Refus de France Travail à la demande d’indemnisation d’un dirigeant
Analyse d’une jurisprudence
Pour bénéficier des allocations chômage, le dirigeant salarié doit, à ce titre, faire une demande auprès de France Travail (pôle emploi) et, notamment, apporter la preuve d’un lien de subordination. Toutefois, un refus de France Travail à la demande d’indemnisation d’un dirigeant est possible si les éléments apportés sont insuffisants.
En matière d’assurance chômage, les dirigeants d’entreprise ne peuvent pas, en principe, bénéficier des allocations chômage de France Travail (pôle emploi). Ce n’est qu’en cas de cumul du mandat social avec un contrat de travail que le dirigeant peut espérer en bénéficier.
Dans ce cadre, le dirigeant peut, dans un premier temps, déposer une réclamation et se rapprocher d’un médiateur. En dernier recours, il peut assigner France Travail en justice pour qu’un juge se prononce sur le bénéfice des allocations et ordonne à France Travail de les verser. Le juge va alors analyser si le dirigeant cumul effectivement son mandat social avec un contrat de travail.
Afin d’appréhender les suites et les conséquences d’un refus de France Travail, nous analysons pour vous un arrêt de la Cour d’appel de Versailles qui a été amenée à se prononcer sur cette problématique (CA Versailles, 8 septembre 2017, n° 15/04755).
Les faits et la procédure
En l’espèce, une gérante non-associée d’une société et masseuse a fait l’objet d’un licenciement pour motif économique. Suite à la perte de son emploi, elle a déposé auprès de France Travail une demande afin d’obtenir le bénéfice des allocations de chômage.

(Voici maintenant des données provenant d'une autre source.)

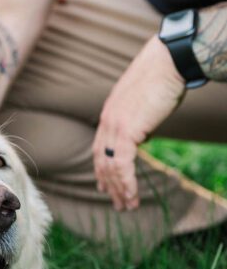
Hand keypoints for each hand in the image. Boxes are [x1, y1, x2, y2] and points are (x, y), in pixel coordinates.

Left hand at [93, 36, 184, 210]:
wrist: (168, 62)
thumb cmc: (162, 78)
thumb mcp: (144, 103)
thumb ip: (138, 120)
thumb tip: (142, 135)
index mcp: (109, 112)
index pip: (100, 147)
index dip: (102, 169)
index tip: (105, 185)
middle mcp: (107, 120)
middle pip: (102, 160)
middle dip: (108, 184)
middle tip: (116, 203)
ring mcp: (114, 125)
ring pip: (111, 166)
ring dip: (119, 189)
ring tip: (127, 206)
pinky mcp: (127, 130)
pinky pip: (123, 164)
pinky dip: (127, 183)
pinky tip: (132, 196)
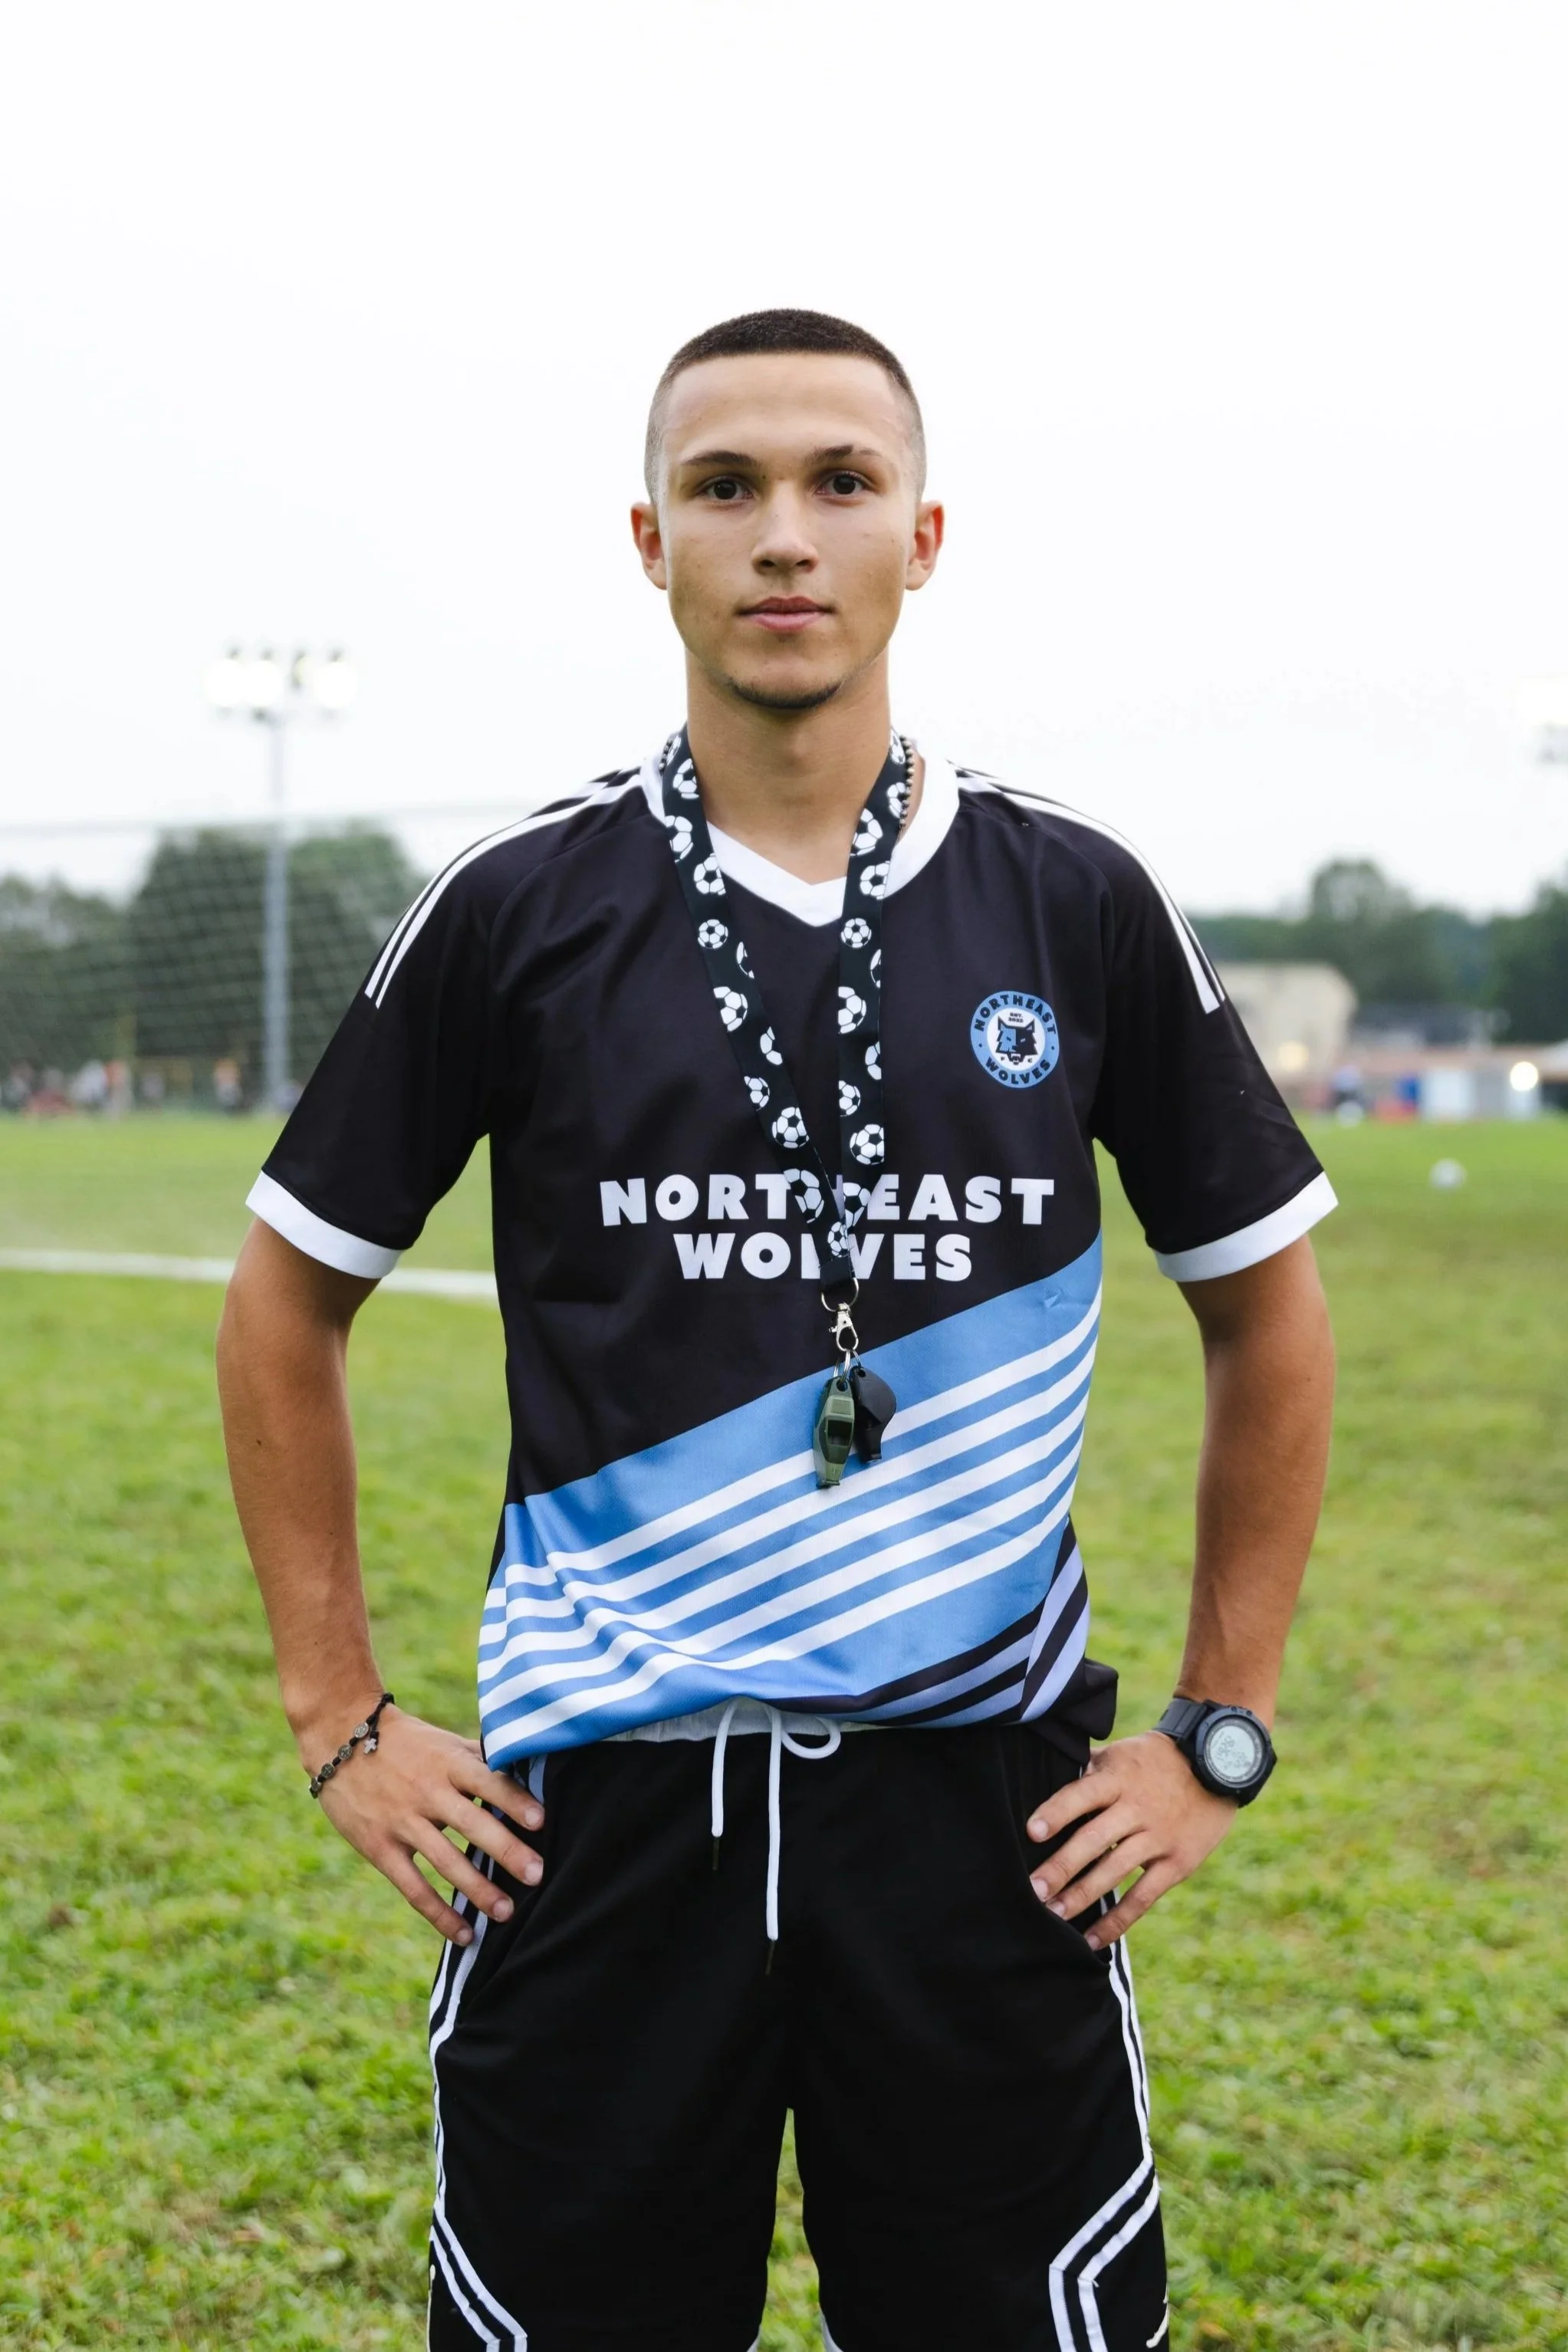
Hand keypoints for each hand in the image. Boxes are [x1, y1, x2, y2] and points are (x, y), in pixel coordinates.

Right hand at [306, 1704, 543, 1945]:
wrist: (340, 1738)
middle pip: (471, 1824)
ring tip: (507, 1912)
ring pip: (445, 1862)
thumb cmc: (406, 1741)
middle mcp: (427, 1792)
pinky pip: (413, 1888)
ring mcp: (402, 1821)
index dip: (514, 1800)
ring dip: (478, 1889)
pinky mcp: (380, 1847)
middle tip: (537, 1875)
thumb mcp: (444, 1742)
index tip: (541, 1821)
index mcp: (448, 1762)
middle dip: (506, 1851)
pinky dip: (439, 1914)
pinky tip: (465, 1934)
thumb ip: (481, 1758)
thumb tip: (527, 1767)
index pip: (488, 1781)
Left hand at [1026, 1730, 1236, 1950]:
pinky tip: (1092, 1940)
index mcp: (1118, 1778)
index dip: (1056, 1813)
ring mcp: (1158, 1838)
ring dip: (1081, 1896)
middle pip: (1094, 1840)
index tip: (1032, 1832)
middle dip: (1061, 1867)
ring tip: (1053, 1915)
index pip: (1081, 1795)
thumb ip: (1088, 1769)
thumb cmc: (1155, 1761)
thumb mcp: (1122, 1753)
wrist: (1217, 1766)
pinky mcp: (1177, 1864)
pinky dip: (1117, 1921)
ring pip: (1114, 1871)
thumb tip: (1045, 1779)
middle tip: (1033, 1890)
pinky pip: (1142, 1898)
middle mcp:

Pour refuser la demande de la gérante, France Travail a indiqué qu’elle ne justifiait pas d’un lien de subordination avec l’entreprise qui l’emploie et qu’elle n’exerçait pas de fonctions techniques distinctes de son mandat social.
La gérante a saisi le Tribunal afin qu’un juge lui accorde le bénéfice des allocations et ordonne à France Travail de les lui verser. Déboutant la gérante de son recours, l’affaire est amenée devant la Cour d’appel de Versailles.
Devant les juges de la Cour d’appel, la gérante affirma qu’elle exerçait au titre de son mandat social les fonctions suivantes :
- accueil des clients,
- gestion et organisation du salon de massage,
- gestion de la caisse et,
- suivi des recettes.
A contrario, la gérante affirma qu’elle exerçait des fonctions techniques de masseuse au titre de son contrat de travail et qu’elle percevait, en conséquence, une rémunération pour son travail. Enfin, elle conclut en indiquant qu’elle se trouvait dans un lien de subordination vis-à-vis de l’associé unique de la société.
De son côté, France Travail invoquait que la gérante ne démontrait pas objectivement qu’elle remplissait les conditions du cumul du mandat social avec un contrat de travail.
La décision de la Cour d’appel de Versailles
Après analyse des arguments de chaque partie, la Cour d’appel rappela tout d’abord que, par application de l’article L. 5422-13 du Code du travail, l’assurance chômage couvre tous les salariés titulaires d’un contrat de travail. A cet égard, elle rappela que le cumul d’un mandat social avec un contrat de travail n’est possible que si les fonctions salariées correspondent à un emploi effectif exercé dans le cadre d’un lien de subordination à l’égard de la société et ce en contrepartie d’une rémunération distincte de celle qui peut être allouée au titre du mandat social.
Dans un second temps, la Cour d’appel a retenu que la gérante ne rapportait ni la preuve d’un lien de subordination avec l’associé unique de la société ni qu’elle percevait une rémunération distincte de son contrat de travail.
En conséquence, la Cour d’appel de Versailles a jugé que le contrat de travail de la gérante était fictif et qu’elle ne pouvait donc pas prétendre au bénéfice des allocations de France Travail.
En conclusion…
Un mandataire social qui cumul un mandat social avec un contrat de travail n’est jamais à l’abri d’un refus de France Travail à la demande d’indemnisation d’un dirigeant.
Cette situation emporte de graves conséquences pour le dirigeant qui perd son emploi. En effet, ce dernier n’est tout simplement pas couvert contre le risque de perte d’emploi. Il ne peut donc pas bénéficier d’indemnités de chômage lui permettant de conserver son niveau de vie et lui permettre de mieux rebondir.
Les mandataires sociaux qui possèdent un contrat de travail doivent en conséquence être très vigilant. S’ils se trouvent dans une situation de cumul relativement « obscure », ces derniers doivent prendre du recul et se faire conseiller afin d’être certain de pouvoir bénéficier de l’assurance chômage de France Travail.
Ainsi, en cas de réponse négative, ils pourront se couvrir du risque de perte d’emploi en souscrivant une assurance chômage privée pour dirigeants.